Identify every line of the rows below that contains the string "Choinki", treating uppercase and lowercase as distinct, and copy each such line in full.

=== INFORMATION SHOWN ===

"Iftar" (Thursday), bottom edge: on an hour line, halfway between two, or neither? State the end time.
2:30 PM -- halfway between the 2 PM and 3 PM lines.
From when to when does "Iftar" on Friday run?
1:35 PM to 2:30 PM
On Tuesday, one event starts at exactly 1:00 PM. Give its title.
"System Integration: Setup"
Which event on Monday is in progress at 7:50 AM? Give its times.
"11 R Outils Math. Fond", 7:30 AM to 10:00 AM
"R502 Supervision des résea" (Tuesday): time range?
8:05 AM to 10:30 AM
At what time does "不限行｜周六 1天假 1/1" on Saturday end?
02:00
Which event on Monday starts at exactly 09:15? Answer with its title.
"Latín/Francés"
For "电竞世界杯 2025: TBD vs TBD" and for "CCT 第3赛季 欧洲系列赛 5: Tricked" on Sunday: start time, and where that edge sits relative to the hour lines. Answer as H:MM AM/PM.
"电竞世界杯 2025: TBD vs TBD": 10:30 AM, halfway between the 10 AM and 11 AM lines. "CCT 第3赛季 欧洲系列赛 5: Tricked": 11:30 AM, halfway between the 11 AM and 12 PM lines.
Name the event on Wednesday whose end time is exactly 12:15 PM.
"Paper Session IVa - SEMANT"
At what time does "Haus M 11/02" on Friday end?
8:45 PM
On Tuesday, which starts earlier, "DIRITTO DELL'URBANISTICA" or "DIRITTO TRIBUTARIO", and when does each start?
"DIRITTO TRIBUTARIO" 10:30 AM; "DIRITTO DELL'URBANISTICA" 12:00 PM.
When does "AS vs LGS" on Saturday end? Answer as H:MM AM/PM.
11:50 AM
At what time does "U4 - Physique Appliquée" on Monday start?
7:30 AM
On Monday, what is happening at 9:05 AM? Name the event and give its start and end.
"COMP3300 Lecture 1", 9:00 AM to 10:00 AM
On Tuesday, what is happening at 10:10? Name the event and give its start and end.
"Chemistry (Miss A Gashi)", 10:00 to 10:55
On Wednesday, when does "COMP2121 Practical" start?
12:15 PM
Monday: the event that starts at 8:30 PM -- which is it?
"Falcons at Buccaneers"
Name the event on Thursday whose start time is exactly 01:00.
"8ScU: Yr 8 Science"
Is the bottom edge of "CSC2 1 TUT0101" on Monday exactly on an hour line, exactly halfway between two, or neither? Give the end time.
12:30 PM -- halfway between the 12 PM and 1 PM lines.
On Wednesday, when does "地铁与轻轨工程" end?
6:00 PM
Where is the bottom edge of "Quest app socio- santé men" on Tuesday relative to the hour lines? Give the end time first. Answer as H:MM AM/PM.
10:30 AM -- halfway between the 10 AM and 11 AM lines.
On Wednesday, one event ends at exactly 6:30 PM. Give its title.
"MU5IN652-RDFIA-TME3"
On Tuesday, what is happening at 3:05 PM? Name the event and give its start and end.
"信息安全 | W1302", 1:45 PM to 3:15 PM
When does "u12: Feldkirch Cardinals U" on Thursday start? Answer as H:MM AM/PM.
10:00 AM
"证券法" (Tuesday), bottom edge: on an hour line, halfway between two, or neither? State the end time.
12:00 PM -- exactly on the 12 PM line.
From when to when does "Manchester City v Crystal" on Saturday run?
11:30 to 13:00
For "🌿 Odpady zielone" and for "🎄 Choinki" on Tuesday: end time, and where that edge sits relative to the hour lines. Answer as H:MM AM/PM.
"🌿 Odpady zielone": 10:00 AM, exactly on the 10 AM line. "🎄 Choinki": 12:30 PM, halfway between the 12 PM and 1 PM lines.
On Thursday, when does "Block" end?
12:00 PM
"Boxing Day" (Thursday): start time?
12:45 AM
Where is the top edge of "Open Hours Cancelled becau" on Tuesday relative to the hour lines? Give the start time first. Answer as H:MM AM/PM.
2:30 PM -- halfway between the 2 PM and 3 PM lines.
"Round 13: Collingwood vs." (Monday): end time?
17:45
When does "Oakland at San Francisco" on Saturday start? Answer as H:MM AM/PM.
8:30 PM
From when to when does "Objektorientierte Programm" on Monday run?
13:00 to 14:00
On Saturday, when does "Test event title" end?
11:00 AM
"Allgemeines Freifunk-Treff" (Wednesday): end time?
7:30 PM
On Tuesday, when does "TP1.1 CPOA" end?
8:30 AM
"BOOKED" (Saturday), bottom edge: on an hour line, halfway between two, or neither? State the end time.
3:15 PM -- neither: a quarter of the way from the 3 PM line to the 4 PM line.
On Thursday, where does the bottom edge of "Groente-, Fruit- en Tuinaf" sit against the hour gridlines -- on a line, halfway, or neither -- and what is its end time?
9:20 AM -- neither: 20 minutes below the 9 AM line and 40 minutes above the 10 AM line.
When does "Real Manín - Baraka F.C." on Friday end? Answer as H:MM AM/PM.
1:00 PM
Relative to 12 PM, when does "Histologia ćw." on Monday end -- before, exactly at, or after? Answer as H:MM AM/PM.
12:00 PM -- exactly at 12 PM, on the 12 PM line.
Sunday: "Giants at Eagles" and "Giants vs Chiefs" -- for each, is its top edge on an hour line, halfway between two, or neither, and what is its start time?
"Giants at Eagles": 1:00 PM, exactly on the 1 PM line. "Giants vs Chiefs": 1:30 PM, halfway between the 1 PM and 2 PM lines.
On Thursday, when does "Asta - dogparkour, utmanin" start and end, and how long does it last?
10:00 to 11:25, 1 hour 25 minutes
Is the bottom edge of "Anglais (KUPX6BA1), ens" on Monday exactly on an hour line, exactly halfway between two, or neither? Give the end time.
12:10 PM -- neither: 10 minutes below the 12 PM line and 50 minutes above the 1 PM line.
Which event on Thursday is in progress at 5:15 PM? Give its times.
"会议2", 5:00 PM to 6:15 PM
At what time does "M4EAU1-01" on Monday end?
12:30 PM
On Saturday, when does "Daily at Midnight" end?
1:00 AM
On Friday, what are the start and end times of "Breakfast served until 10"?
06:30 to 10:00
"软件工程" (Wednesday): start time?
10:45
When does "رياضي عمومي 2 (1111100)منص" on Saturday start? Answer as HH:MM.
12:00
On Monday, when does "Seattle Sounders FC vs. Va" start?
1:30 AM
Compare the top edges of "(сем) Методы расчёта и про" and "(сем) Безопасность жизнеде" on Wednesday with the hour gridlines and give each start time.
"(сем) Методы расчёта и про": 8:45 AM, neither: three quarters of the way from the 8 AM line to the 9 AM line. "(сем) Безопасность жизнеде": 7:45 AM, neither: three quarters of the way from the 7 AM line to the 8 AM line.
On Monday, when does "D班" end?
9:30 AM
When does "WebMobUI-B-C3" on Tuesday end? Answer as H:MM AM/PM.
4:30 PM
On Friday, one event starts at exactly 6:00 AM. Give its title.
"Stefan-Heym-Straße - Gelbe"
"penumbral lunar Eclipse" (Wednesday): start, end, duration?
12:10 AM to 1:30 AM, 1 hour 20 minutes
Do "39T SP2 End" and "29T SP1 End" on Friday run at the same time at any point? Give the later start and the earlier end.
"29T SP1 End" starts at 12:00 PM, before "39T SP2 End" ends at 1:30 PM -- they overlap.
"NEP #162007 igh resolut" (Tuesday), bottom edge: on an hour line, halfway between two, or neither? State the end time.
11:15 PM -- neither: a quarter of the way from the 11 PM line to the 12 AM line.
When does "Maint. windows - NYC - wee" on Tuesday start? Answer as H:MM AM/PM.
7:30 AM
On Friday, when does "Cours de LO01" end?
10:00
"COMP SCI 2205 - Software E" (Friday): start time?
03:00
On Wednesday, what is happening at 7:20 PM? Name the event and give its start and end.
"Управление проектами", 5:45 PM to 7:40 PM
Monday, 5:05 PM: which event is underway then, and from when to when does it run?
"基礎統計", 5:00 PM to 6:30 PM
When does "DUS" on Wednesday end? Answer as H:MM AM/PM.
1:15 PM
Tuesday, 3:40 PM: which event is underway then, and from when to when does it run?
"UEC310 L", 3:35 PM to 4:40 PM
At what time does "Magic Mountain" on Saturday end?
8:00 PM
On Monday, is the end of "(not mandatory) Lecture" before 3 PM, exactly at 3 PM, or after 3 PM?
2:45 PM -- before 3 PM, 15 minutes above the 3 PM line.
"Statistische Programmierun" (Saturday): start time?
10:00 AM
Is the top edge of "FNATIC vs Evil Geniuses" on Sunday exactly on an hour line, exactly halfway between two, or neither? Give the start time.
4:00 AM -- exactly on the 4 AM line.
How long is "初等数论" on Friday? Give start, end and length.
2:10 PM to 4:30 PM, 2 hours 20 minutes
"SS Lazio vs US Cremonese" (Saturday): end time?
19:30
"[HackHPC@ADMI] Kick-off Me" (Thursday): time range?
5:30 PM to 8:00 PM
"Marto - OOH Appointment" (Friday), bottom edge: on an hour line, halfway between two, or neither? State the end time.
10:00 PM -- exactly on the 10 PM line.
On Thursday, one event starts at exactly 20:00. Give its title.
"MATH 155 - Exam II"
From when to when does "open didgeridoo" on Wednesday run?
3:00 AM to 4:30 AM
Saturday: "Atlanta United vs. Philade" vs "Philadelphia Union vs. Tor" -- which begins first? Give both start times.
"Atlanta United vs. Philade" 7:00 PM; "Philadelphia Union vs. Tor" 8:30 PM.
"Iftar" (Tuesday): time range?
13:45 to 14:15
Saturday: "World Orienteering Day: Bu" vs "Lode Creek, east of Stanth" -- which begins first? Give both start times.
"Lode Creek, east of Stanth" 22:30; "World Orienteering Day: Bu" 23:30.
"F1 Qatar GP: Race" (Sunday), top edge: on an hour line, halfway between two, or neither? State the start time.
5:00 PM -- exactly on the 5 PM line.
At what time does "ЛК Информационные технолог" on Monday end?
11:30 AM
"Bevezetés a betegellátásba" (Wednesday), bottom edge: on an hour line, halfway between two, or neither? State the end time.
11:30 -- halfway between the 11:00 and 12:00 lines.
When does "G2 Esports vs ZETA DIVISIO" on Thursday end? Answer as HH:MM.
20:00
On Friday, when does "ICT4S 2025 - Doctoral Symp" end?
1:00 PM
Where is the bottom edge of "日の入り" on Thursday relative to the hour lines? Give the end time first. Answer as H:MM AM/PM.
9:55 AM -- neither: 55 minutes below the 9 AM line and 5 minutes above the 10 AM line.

===

**ANSWER TO THIS PROBLEM:**
For "🌿 Odpady zielone" and for "🎄 Choinki" on Tuesday: end time, and where that edge sits relative to the hour lines. Answer as H:MM AM/PM.
"🌿 Odpady zielone": 10:00 AM, exactly on the 10 AM line. "🎄 Choinki": 12:30 PM, halfway between the 12 PM and 1 PM lines.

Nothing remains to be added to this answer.